Lines to restate from the data below: from the one containing "(358, 280) = (309, 542): red pillow -> none" to the one containing "(592, 388) = (593, 561): beige", both included. Give them again exactly, and only them.

→ **Data to process**:
________________________________________
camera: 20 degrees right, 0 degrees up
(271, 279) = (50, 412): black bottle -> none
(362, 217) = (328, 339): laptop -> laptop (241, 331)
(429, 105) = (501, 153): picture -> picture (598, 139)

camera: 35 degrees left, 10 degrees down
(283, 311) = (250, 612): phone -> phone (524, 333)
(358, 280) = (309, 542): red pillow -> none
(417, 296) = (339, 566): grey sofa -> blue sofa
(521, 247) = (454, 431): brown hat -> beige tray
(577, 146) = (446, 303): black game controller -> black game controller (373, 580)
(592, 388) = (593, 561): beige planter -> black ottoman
________________________________________
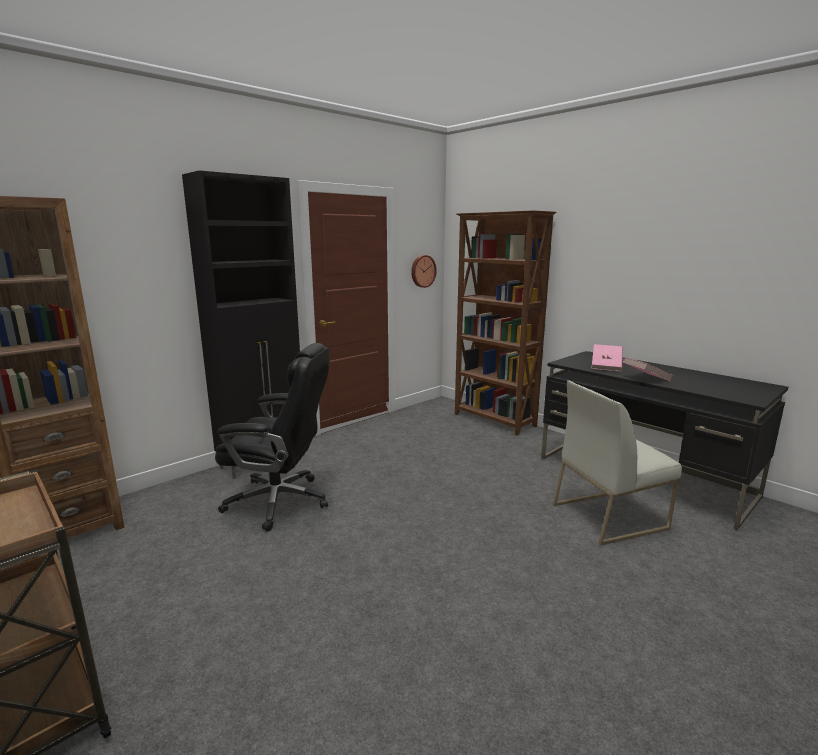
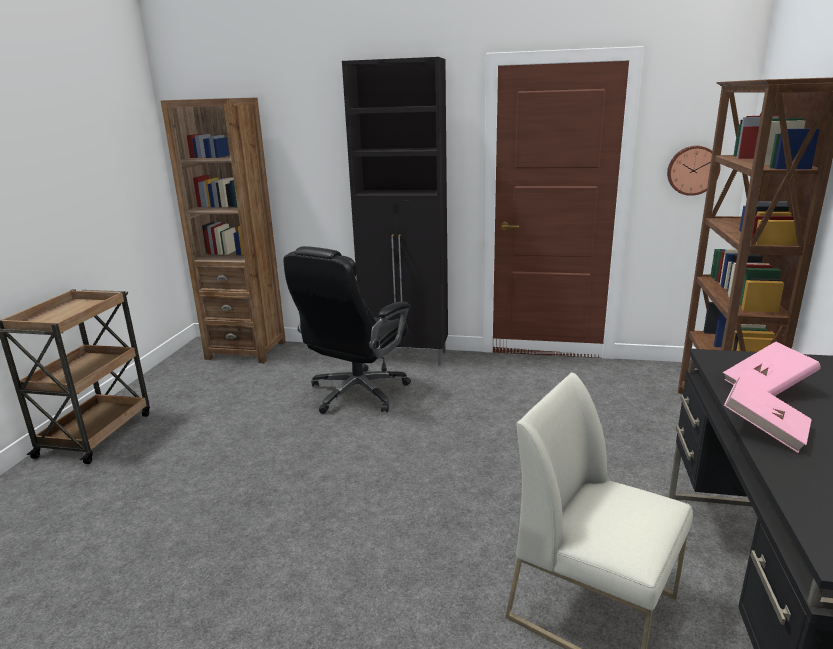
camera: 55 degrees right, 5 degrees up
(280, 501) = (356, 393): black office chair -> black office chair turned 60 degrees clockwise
________________________________________
→ **The completed task**:
(358, 280) = (309, 542): red pillow -> none
(417, 296) = (339, 566): grey sofa -> blue sofa
(521, 247) = (454, 431): brown hat -> beige tray
(577, 146) = (446, 303): black game controller -> black game controller (373, 580)
(592, 388) = (593, 561): beige planter -> black ottoman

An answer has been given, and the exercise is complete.